05why this functionality is worth building in
all of this boils down to a few very practical payoffs.
cleaner model and vendor choices
with per-workflow councils, you can say things like: "for research-brief, the cheaper hosted model wins ~65% of blind a/bs vs our default across 30 real docs. the default still wins on extremely long inputs, so we'll keep it as a fallback." that's much easier to defend than "we tried it and it looked okay."
real cost–quality trade-offs
instead of arguing in the abstract about "cheaper vs better," you can: move some workflows to cheaper or local models when the council says they're effectively equivalent. keep premium models where they really earn their cost, with examples to show. your tools don't need to make the decision, but they should make the trade-offs visible.
fewer 'something feels off' regressions
when you upgrade a model or tweak a prompt without a test bench, regressions usually show up as vague complaints. with eval sets and councils baked into your middleware tooling, you can: re-run evals before rollout. see where new behavior changes things—for better or worse. roll back or adjust with eyes open.
a story for internal users and customers
if your platform is multi-tenant—serving multiple teams or external customers—this functionality gives you a solid answer to: "how do you choose which models to support?" "how do you test before you switch?" "how do you avoid hard vendor lock-in?" you can point to the eval sets and council runs per workflow, instead of hand-waving about "experiments we did a while ago."
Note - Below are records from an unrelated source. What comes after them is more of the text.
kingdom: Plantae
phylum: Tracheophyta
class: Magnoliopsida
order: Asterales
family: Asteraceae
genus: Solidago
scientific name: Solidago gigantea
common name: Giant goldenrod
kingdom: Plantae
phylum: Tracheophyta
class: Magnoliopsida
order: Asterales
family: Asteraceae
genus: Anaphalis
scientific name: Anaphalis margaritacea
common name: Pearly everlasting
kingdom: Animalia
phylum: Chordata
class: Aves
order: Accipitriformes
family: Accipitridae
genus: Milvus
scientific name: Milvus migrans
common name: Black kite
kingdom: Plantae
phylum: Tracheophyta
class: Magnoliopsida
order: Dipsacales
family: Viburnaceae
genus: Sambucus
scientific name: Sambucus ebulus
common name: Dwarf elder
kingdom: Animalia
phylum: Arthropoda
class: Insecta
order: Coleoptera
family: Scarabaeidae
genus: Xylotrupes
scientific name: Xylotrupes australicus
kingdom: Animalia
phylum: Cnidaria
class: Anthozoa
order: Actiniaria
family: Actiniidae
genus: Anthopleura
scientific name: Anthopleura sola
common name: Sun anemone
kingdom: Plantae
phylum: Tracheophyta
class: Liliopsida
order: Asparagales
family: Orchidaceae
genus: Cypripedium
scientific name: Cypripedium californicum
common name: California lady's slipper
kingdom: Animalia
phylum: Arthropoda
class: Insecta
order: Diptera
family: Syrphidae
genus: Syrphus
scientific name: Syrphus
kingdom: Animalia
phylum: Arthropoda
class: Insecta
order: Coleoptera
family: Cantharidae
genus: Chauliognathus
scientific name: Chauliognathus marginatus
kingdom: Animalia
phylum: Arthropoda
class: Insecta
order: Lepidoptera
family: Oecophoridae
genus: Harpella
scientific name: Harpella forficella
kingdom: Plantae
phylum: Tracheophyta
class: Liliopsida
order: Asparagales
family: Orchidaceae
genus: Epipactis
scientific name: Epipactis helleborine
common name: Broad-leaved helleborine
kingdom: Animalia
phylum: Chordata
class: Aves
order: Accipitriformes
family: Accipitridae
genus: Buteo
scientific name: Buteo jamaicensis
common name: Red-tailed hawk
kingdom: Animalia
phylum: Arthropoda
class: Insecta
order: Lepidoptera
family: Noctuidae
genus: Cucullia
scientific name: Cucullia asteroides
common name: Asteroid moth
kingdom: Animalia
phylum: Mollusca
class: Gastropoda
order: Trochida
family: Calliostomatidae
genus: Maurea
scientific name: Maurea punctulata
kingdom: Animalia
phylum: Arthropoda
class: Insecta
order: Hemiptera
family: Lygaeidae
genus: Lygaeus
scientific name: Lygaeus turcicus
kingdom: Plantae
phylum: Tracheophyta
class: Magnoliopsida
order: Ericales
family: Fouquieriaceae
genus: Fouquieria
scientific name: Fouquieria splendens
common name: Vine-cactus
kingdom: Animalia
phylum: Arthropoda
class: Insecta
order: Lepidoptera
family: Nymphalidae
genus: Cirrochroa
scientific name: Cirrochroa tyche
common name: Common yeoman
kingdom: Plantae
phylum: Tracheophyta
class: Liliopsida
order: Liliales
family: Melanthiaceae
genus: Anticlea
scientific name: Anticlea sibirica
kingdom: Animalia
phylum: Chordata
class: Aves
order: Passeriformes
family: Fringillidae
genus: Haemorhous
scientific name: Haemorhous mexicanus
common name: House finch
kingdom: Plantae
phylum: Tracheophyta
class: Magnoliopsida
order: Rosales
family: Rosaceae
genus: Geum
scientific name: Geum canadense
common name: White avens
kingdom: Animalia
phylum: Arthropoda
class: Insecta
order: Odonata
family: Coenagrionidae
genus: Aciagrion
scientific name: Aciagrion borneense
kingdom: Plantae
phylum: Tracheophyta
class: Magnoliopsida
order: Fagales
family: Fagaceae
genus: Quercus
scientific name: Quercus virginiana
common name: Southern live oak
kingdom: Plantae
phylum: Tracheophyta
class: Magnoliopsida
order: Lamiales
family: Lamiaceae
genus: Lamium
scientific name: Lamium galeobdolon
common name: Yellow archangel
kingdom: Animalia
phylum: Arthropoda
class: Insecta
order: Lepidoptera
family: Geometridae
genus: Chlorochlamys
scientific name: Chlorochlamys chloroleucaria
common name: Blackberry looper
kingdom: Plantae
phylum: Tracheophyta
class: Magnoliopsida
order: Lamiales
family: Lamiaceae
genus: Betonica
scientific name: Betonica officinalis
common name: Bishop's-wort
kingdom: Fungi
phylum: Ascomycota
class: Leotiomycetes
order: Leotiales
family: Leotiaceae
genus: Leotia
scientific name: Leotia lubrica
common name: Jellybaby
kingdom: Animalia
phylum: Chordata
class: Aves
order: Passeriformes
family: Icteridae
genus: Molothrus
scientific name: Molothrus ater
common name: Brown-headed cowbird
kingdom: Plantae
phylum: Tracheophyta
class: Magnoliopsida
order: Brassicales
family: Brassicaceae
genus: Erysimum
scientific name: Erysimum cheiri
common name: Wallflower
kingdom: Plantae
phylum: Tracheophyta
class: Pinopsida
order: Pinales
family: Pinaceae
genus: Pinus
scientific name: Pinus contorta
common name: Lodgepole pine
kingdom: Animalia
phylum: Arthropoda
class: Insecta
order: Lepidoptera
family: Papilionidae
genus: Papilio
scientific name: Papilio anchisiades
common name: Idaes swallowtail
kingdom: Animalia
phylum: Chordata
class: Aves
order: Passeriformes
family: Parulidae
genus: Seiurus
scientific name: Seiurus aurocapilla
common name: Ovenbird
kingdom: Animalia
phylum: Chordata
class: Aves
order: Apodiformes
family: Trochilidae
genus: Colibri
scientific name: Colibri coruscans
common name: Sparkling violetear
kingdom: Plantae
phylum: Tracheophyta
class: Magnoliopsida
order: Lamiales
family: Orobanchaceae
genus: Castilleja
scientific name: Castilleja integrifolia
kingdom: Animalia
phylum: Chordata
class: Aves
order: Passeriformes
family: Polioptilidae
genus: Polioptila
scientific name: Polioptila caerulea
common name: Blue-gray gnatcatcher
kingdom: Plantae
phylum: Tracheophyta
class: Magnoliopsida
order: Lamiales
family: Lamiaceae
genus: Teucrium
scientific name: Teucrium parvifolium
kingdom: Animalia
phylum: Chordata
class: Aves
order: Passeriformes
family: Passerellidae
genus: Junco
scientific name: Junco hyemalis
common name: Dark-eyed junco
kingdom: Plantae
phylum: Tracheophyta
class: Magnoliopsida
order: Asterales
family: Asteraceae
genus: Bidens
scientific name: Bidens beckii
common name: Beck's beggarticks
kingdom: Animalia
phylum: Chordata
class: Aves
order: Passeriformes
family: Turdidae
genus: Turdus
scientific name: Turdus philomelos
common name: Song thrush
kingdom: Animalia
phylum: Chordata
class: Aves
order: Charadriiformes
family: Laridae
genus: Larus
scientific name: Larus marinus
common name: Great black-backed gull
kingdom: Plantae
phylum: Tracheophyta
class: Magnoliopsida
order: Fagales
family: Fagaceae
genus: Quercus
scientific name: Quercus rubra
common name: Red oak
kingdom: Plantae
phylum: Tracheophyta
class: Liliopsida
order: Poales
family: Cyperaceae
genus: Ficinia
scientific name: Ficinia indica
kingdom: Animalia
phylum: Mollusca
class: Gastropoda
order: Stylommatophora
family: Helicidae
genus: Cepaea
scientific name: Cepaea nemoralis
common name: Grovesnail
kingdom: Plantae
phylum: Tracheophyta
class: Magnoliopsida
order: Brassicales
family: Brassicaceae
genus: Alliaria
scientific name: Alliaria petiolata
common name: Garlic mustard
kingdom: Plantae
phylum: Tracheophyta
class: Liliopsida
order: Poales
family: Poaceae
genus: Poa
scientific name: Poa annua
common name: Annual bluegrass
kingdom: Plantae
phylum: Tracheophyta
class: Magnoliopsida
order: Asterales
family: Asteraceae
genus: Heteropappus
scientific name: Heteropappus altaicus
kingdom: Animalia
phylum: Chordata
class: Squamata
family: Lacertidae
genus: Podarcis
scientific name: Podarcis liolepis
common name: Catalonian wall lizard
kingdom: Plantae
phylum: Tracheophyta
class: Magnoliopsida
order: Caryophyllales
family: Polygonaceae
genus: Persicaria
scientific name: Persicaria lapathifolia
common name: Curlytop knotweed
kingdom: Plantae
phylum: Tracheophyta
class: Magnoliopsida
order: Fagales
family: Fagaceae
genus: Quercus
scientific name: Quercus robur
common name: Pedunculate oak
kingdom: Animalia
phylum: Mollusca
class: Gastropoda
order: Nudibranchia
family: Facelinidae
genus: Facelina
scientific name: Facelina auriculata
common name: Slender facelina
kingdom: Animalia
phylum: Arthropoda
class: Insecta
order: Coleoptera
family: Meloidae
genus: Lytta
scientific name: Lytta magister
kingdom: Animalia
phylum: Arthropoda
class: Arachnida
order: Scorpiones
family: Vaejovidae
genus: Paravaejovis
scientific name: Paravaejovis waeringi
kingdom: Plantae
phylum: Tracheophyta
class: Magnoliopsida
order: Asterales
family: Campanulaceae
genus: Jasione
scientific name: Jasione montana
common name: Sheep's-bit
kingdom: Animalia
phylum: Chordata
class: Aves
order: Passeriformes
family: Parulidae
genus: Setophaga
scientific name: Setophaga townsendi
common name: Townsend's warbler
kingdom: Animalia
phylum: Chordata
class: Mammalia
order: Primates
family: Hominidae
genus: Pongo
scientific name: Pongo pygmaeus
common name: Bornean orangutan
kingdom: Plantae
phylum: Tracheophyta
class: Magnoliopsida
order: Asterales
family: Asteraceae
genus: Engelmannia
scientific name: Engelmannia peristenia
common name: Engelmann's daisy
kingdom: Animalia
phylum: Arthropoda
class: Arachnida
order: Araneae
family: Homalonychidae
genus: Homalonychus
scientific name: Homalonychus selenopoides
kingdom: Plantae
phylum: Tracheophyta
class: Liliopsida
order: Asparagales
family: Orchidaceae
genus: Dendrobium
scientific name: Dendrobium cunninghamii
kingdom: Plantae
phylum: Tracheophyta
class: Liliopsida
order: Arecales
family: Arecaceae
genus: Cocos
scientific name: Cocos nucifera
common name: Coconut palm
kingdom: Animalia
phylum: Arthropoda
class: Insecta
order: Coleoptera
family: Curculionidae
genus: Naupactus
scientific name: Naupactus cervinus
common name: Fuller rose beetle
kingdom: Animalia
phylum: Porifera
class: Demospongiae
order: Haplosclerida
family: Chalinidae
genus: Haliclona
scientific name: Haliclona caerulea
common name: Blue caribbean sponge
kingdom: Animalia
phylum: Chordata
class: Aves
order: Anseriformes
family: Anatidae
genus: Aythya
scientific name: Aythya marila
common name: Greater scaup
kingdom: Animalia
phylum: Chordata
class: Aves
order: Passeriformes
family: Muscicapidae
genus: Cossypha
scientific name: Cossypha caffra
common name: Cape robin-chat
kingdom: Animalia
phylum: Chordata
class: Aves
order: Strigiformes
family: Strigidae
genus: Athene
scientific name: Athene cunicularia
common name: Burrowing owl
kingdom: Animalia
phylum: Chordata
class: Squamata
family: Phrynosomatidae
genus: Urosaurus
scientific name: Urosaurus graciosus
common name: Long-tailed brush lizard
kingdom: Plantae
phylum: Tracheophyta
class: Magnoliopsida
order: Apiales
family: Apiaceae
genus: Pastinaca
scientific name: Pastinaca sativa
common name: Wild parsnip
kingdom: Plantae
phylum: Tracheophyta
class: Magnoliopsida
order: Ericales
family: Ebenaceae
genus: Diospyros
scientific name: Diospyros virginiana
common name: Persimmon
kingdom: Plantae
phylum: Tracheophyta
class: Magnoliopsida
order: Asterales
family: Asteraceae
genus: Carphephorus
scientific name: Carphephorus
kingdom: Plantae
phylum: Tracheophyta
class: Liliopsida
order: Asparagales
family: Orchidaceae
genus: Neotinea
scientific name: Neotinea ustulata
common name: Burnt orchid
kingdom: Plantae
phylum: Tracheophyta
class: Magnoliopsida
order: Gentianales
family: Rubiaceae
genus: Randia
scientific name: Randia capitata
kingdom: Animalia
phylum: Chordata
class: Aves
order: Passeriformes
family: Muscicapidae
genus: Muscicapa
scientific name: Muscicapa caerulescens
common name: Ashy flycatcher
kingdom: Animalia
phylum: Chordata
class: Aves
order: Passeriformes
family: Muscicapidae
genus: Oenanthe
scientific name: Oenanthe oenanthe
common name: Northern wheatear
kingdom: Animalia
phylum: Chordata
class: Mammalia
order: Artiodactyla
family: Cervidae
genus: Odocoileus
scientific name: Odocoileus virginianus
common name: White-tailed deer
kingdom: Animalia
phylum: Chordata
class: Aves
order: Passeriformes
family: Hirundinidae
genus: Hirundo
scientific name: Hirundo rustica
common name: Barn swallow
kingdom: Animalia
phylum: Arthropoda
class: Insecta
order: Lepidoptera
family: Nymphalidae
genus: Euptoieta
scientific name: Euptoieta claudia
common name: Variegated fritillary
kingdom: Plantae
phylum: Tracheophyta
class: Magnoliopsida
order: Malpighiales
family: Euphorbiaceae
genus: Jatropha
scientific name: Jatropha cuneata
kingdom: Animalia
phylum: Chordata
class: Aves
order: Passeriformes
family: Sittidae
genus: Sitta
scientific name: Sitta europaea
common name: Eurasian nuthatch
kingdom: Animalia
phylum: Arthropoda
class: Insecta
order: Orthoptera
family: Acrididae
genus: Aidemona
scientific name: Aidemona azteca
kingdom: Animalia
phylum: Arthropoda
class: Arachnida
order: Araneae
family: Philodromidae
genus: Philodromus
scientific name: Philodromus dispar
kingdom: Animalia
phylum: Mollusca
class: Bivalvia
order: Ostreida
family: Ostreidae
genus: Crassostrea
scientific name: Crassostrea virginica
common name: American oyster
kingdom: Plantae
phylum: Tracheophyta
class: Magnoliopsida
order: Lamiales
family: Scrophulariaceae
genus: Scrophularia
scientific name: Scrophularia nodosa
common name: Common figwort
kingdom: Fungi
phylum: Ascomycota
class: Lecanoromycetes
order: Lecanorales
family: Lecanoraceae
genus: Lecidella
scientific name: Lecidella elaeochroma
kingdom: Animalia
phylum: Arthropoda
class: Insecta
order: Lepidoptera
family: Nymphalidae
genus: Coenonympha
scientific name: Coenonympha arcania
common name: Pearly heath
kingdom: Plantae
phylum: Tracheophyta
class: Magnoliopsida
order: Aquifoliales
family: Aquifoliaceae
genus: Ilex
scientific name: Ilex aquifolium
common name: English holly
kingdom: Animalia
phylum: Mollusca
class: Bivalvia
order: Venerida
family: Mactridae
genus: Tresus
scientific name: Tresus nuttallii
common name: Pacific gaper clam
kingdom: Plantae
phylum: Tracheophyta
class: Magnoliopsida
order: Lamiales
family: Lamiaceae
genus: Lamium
06how this fits into a ide or internal console
putting this together, a minimal "evaluation" experience in your tool might have:
eval sets
per workflow (e.g., research-brief, support-summary, code-review). 20–50 real examples each, stored and versioned.
models under test
a simple way to select which llms to compare for that workflow. for each eval run, the tool stores outputs per (input, model).
judge council
3–5 models that act as critics. configurable judging prompts per workflow. automatic a/b pairing and anonymization.
run evaluation
one button / api call to: generate outputs, run blind a/b judging, aggregate results.
results view
win-rates per model. interesting examples with side-by-side outputs. optional breakdowns (e.g., long vs short inputs).
that's enough functionality to move you from "we eyeballed it" to "we have a repeatable way to compare llms for each workflow we own."
07if you want to start this week
you can prototype the pattern even before your tooling fully supports it:
- 1pick one workflow
the one that gets the most "do we really need this expensive model?" questions.
- 2save 20–30 real inputs
throw them in a repo or a simple json file. treat it as the eval set.
- 3run 2–3 models
your default, a cheaper alternative, and (if relevant) a local one.
- 4use 3 judge models
call them manually or via a script with blind a/b prompts.
- 5review high-disagreement cases
look at where the judges strongly prefer one model, and decide what you'd do if this were hooked into your platform.
once that feels useful, the next step is obvious: bake these steps into your middleware or ide, so evaluation isn't a side project—it's just part of how your llm workflows work.